» **What the task requires**
Copy the lines below word for word, leaving out every picture marker.

» **Extracted page text data**
********

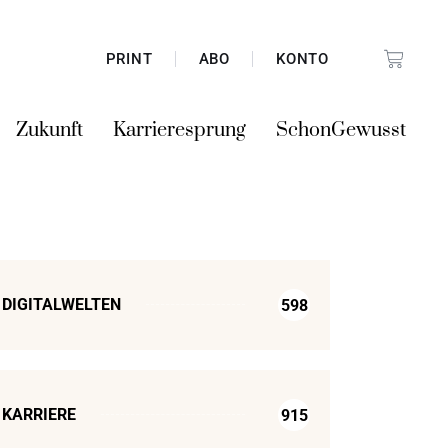
PRINT
ABO
KONTO
Zukunft
Karrieresprung
SchonGewusst
DIGITALWELTEN
598
KARRIERE
915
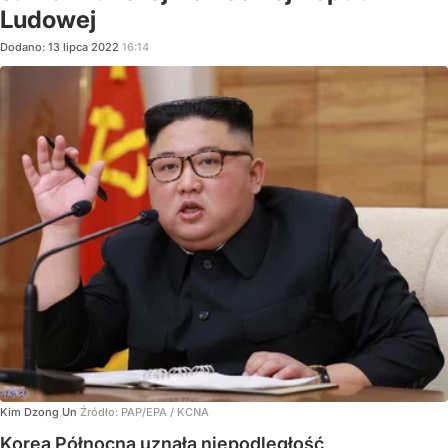
Ludowej
Dodano:
13
lipca
2022
16:14
Kim Dzong Un
Źródło:
PAP/EPA
/
KCNA
Korea Północna uznała niepodległość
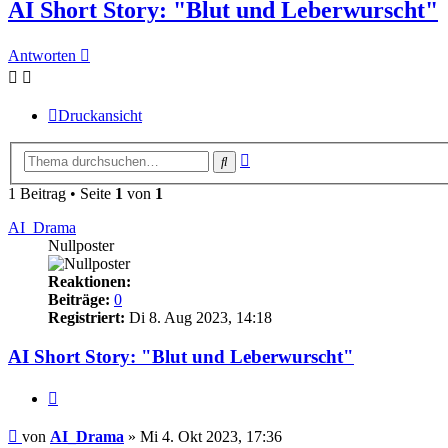
AI Short Story: "Blut und Leberwurscht"
Antworten
Druckansicht
Erweiterte
Suche
Suche
1 Beitrag • Seite
1
von
1
AI_Drama
Nullposter
Reaktionen:
Beiträge:
0
Registriert:
Di 8. Aug 2023, 14:18
AI Short Story: "Blut und Leberwurscht"
Zitieren
Beitrag
von
AI_Drama
»
Mi 4. Okt 2023, 17:36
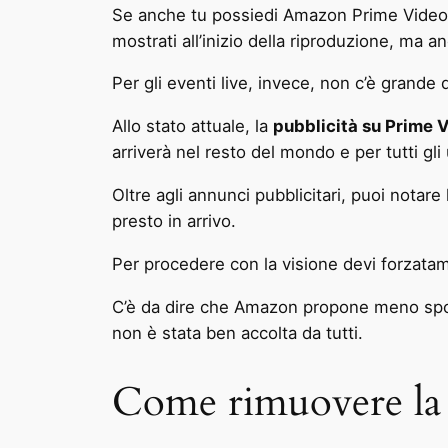
Se anche tu possiedi Amazon Prime Video, ti
mostrati all’inizio della riproduzione, ma 
Per gli eventi live, invece, non c’è grande 
Allo stato attuale, la
pubblicità su Prime 
arriverà nel resto del mondo e per tutti gli 
Oltre agli annunci pubblicitari, puoi notare
presto in arrivo.
Per procedere con la visione devi forzat
C’è da dire che Amazon propone meno spot e
non è stata ben accolta da tutti.
Come rimuovere la 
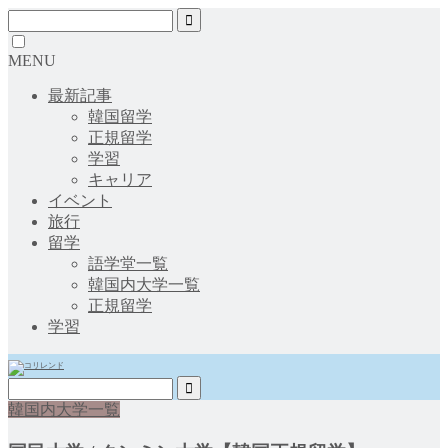
MENU
最新記事
韓国留学
正規留学
学習
キャリア
イベント
旅行
留学
語学堂一覧
韓国内大学一覧
正規留学
学習
韓国内大学一覧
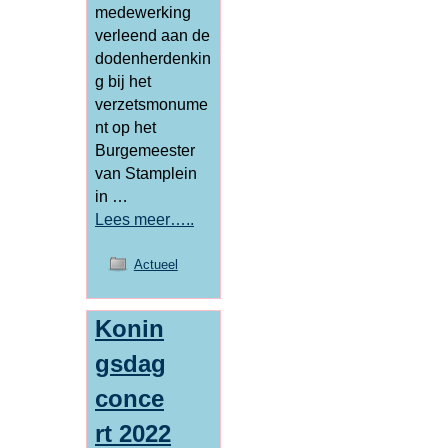
medewerking
verleend aan de
dodenherdenkin
g bij het
verzetsmonume
nt op het
Burgemeester
van Stamplein
in …
Lees meer…..
Actueel
Konin
gsdag
conce
rt 2022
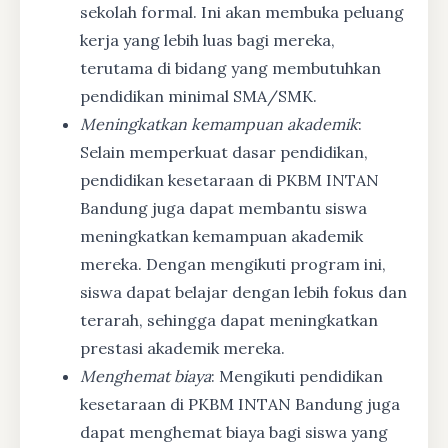
sekolah formal. Ini akan membuka peluang
kerja yang lebih luas bagi mereka,
terutama di bidang yang membutuhkan
pendidikan minimal SMA/SMK.
Meningkatkan kemampuan akademik
:
Selain memperkuat dasar pendidikan,
pendidikan kesetaraan di PKBM INTAN
Bandung juga dapat membantu siswa
meningkatkan kemampuan akademik
mereka. Dengan mengikuti program ini,
siswa dapat belajar dengan lebih fokus dan
terarah, sehingga dapat meningkatkan
prestasi akademik mereka.
Menghemat biaya
: Mengikuti pendidikan
kesetaraan di PKBM INTAN Bandung juga
dapat menghemat biaya bagi siswa yang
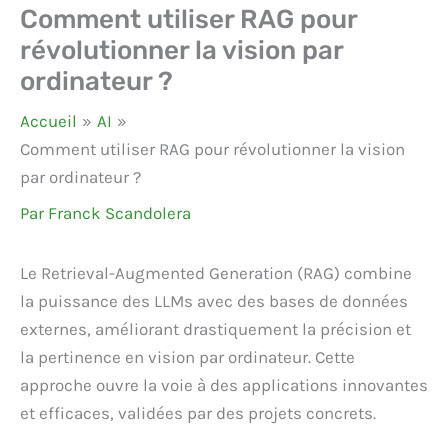
Comment utiliser RAG pour
révolutionner la vision par
ordinateur ?
Accueil
AI
Comment utiliser RAG pour révolutionner la vision
par ordinateur ?
Par
Franck Scandolera
Le Retrieval-Augmented Generation (RAG) combine
la puissance des LLMs avec des bases de données
externes, améliorant drastiquement la précision et
la pertinence en vision par ordinateur. Cette
approche ouvre la voie à des applications innovantes
et efficaces, validées par des projets concrets.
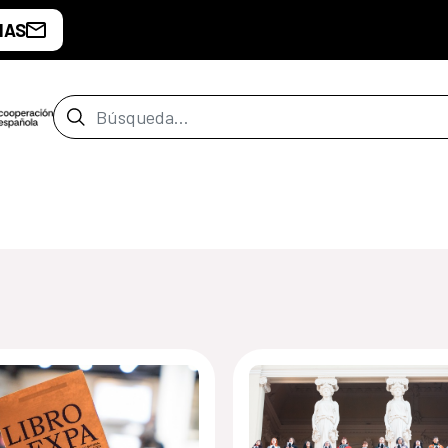
IAS
Barra de búsqueda
de Santiago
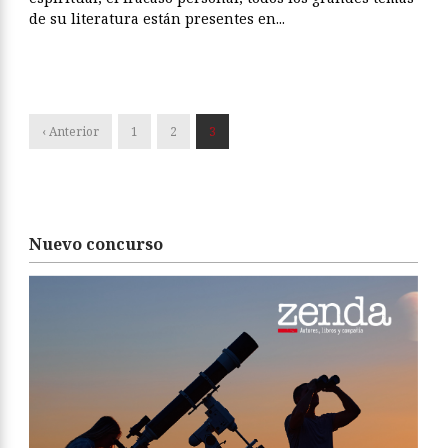
de su literatura están presentes en...
‹ Anterior
1
2
3
Nuevo concurso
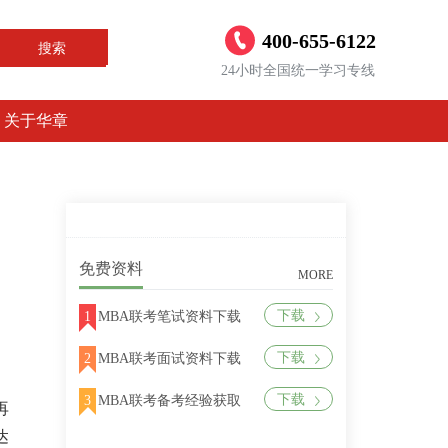
400-655-6122
搜索
24小时全国统一学习专线
关于华章
免费资料
MORE
下载
1
MBA联考笔试资料下载
下载
2
MBA联考面试资料下载
下载
3
MBA联考备考经验获取
再
达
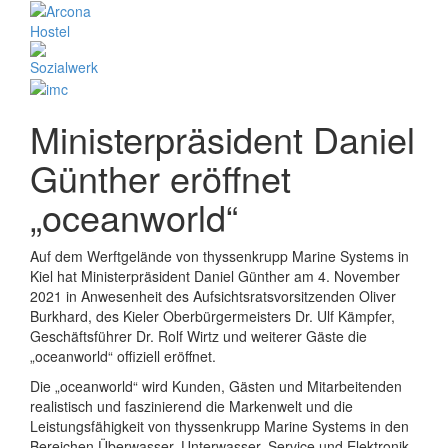
Ministerpräsident Daniel
Günther eröffnet
„oceanworld“
Auf dem Werftgelände von thyssenkrupp Marine Systems in
Kiel hat Ministerpräsident Daniel Günther am 4. November
2021 in Anwesenheit des Aufsichtsratsvorsitzenden Oliver
Burkhard, des Kieler Oberbürgermeisters Dr. Ulf Kämpfer,
Geschäftsführer Dr. Rolf Wirtz und weiterer Gäste die
„oceanworld“ offiziell eröffnet.
Die „oceanworld“ wird Kunden, Gästen und Mitarbeitenden
realistisch und faszinierend die Markenwelt und die
Leistungsfähigkeit von thyssenkrupp Marine Systems in den
Bereichen Überwasser, Unterwasser, Service und Elektronik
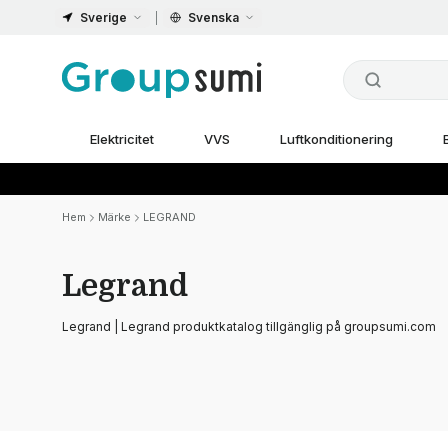
Sverige
Svenska
Elektricitet
VVS
Luftkonditionering
Hem
Märke
LEGRAND
Legrand
Legrand | Legrand produktkatalog tillgänglig på groupsumi.com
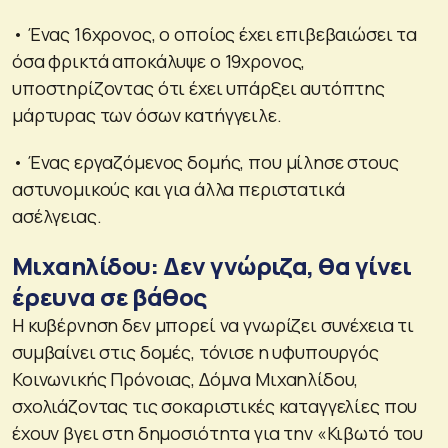
• Ένας 16χρονος, ο οποίος έχει επιβεβαιώσει τα
όσα φρικτά αποκάλυψε ο 19χρονος,
υποστηρίζοντας ότι έχει υπάρξει αυτόπτης
μάρτυρας των όσων κατήγγειλε.
• Ένας εργαζόμενος δομής, που μίλησε στους
αστυνομικούς και για άλλα περιστατικά
ασέλγειας.
Μιχαηλίδου: Δεν γνώριζα, θα γίνει
έρευνα σε βάθος
Η κυβέρνηση δεν μπορεί να γνωρίζει συνέχεια τι
συμβαίνει στις δομές, τόνισε η υφυπουργός
Κοινωνικής Πρόνοιας, Δόμνα Μιχαηλίδου,
σχολιάζοντας τις σοκαριστικές καταγγελίες που
έχουν βγει στη δημοσιότητα για την «Κιβωτό του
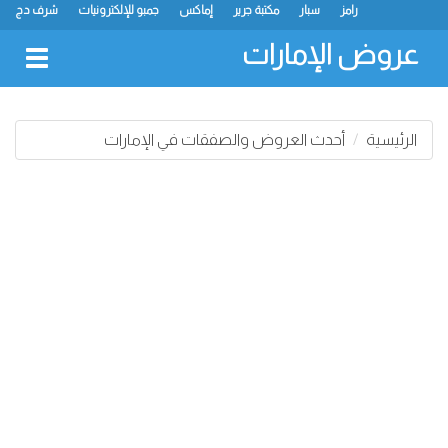
رامز
سبار
مكتبة جرير
إماكس
جمبو للإلكترونيات
شرف دج
ك.ام. للتجارة
ميغامارت
جراند هايبرماركت
جمعية الشارقة التعاونية
لولو
كارفور
نستو
سفاري هايبرماركت
انصار مول
البيت الأخضر
عروض الإمارات
oggle
gation
الرئيسية
أحدث العروض والصفقات في الإمارات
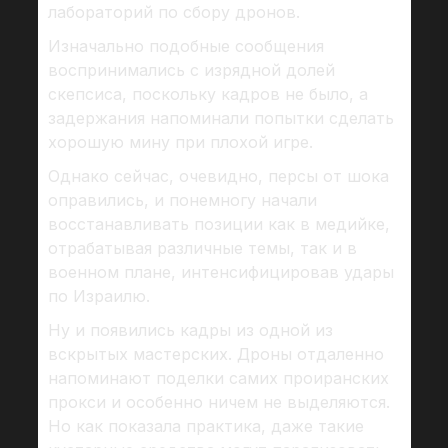
лабораторий по сбору дронов.
Изначально подобные сообщения
воспринимались с изрядной долей
скепсиса, поскольку кадров не было, а
задержания напоминали попытки сделать
хорошую мину при плохой игре.
Однако сейчас, очевидно, персы от шока
оправились, и понемногу начали
восстанавливать позиции как в медийке,
отрабатывая различные темы, так и в
военном плане, интенсифицировав удары
по Израилю.
Ну и появились кадры из одной из
вскрытых мастерских. Дроны отдаленно
напоминают поделки самих проиранских
прокси и особенно ничем не выделяются.
Но как показала практика, даже такие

********

» **Result of the task**
PRINT
ABO
KONTO
Zukunft
Karrieresprung
SchonGewusst
DIGITALWELTEN
598
KARRIERE
915
Ludowej
Dodano:
13
lipca
2022
16:14
Kim Dzong Un
Źródło:
PAP/EPA
/
KCNA
Korea Północna uznała niepodległość
AI Short Story: "Blut und Leberwurscht"
Antworten
Druckansicht
Erweiterte
Suche
Suche
1 Beitrag • Seite
1
von
1
AI_Drama
Nullposter
Reaktionen:
Beiträge:
0
Registriert:
Di 8. Aug 2023, 14:18
AI Short Story: "Blut und Leberwurscht"
Zitieren
Beitrag
von
AI_Drama
»
Mi 4. Okt 2023, 17:36
Se anche tu possiedi Amazon Prime Video, ti
mostrati all’inizio della riproduzione, ma 
Per gli eventi live, invece, non c’è grande 
Allo stato attuale, la
pubblicità su Prime 
arriverà nel resto del mondo e per tutti gli 
Oltre agli annunci pubblicitari, puoi notare
presto in arrivo.
Per procedere con la visione devi forzat
C’è da dire che Amazon propone meno spot e
non è stata ben accolta da tutti.
Come rimuovere la 
MENU
最新記事
韓国留学
正規留学
学習
キャリア
イベント
旅行
留学
語学堂一覧
韓国内大学一覧
正規留学
学習
韓国内大学一覧
medewerking
verleend aan de
dodenherdenkin
g bij het
verzetsmonume
nt op het
Burgemeester
van Stamplein
in …
Lees meer…..
Actueel
Konin
gsdag
conce
rt 2022
sekolah formal. Ini akan membuka peluang
kerja yang lebih luas bagi mereka,
terutama di bidang yang membutuhkan
pendidikan minimal SMA/SMK.
Meningkatkan kemampuan akademik
:
Selain memperkuat dasar pendidikan,
pendidikan kesetaraan di PKBM INTAN
Bandung juga dapat membantu siswa
meningkatkan kemampuan akademik
mereka. Dengan mengikuti program ini,
siswa dapat belajar dengan lebih fokus dan
terarah, sehingga dapat meningkatkan
prestasi akademik mereka.
Menghemat biaya
: Mengikuti pendidikan
kesetaraan di PKBM INTAN Bandung juga
dapat menghemat biaya bagi siswa yang
Comment utiliser RAG pour
révolutionner la vision par
ordinateur ?
Accueil
AI
Comment utiliser RAG pour révolutionner la vision
par ordinateur ?
Par
Franck Scandolera
Le Retrieval-Augmented Generation (RAG) combine
la puissance des LLMs avec des bases de données
externes, améliorant drastiquement la précision et
la pertinence en vision par ordinateur. Cette
approche ouvre la voie à des applications innovantes
et efficaces, validées par des projets concrets.
IAS
Barra de búsqueda
de Santiago
de su literatura están presentes en...
‹ Anterior
1
2
3
Nuevo concurso
400-655-6122
搜索
24小时全国统一学习专线
关于华章
免费资料
MORE
下载
1
MBA联考笔试资料下载
下载
2
MBA联考面试资料下载
下载
3
MBA联考备考经验获取
再
达
Ministerpräsident Daniel
Günther eröffnet
„oceanworld“
Auf dem Werftgelände von thyssenkrupp Marine Systems in
Kiel hat Ministerpräsident Daniel Günther am 4. November
2021 in Anwesenheit des Aufsichtsratsvorsitzenden Oliver
Burkhard, des Kieler Oberbürgermeisters Dr. Ulf Kämpfer,
Geschäftsführer Dr. Rolf Wirtz und weiterer Gäste die
„oceanworld“ offiziell eröffnet.
Die „oceanworld“ wird Kunden, Gästen und Mitarbeitenden
realistisch und faszinierend die Markenwelt und die
Leistungsfähigkeit von thyssenkrupp Marine Systems in den
Bereichen Überwasser, Unterwasser, Service und Elektronik
Sverige
Svenska
Elektricitet
VVS
Luftkonditionering
Hem
Märke
LEGRAND
Legrand
Legrand | Legrand produktkatalog tillgänglig på groupsumi.com
• Ένας 16χρονος, ο οποίος έχει επιβεβαιώσει τα
όσα φρικτά αποκάλυψε ο 19χρονος,
υποστηρίζοντας ότι έχει υπάρξει αυτόπτης
μάρτυρας των όσων κατήγγειλε.
• Ένας εργαζόμενος δομής, που μίλησε στους
αστυνομικούς και για άλλα περιστατικά
ασέλγειας.
Μιχαηλίδου: Δεν γνώριζα, θα γίνει
έρευνα σε βάθος
Η κυβέρνηση δεν μπορεί να γνωρίζει συνέχεια τι
συμβαίνει στις δομές, τόνισε η υφυπουργός
Κοινωνικής Πρόνοιας, Δόμνα Μιχαηλίδου,
σχολιάζοντας τις σοκαριστικές καταγγελίες που
έχουν βγει στη δημοσιότητα για την «Κιβωτό του
رامز
سبار
مكتبة جرير
إماكس
جمبو للإلكترونيات
شرف دج
ك.ام. للتجارة
ميغامارت
جراند هايبرماركت
جمعية الشارقة التعاونية
لولو
كارفور
نستو
سفاري هايبرماركت
انصار مول
البيت الأخضر
عروض الإمارات
oggle
gation
الرئيسية
أحدث العروض والصفقات في الإمارات
лабораторий по сбору дронов.
Изначально подобные сообщения
воспринимались с изрядной долей
скепсиса, поскольку кадров не было, а
задержания напоминали попытки сделать
хорошую мину при плохой игре.
Однако сейчас, очевидно, персы от шока
оправились, и понемногу начали
восстанавливать позиции как в медийке,
отрабатывая различные темы, так и в
военном плане, интенсифицировав удары
по Израилю.
Ну и появились кадры из одной из
вскрытых мастерских. Дроны отдаленно
напоминают поделки самих проиранских
прокси и особенно ничем не выделяются.
Но как показала практика, даже такие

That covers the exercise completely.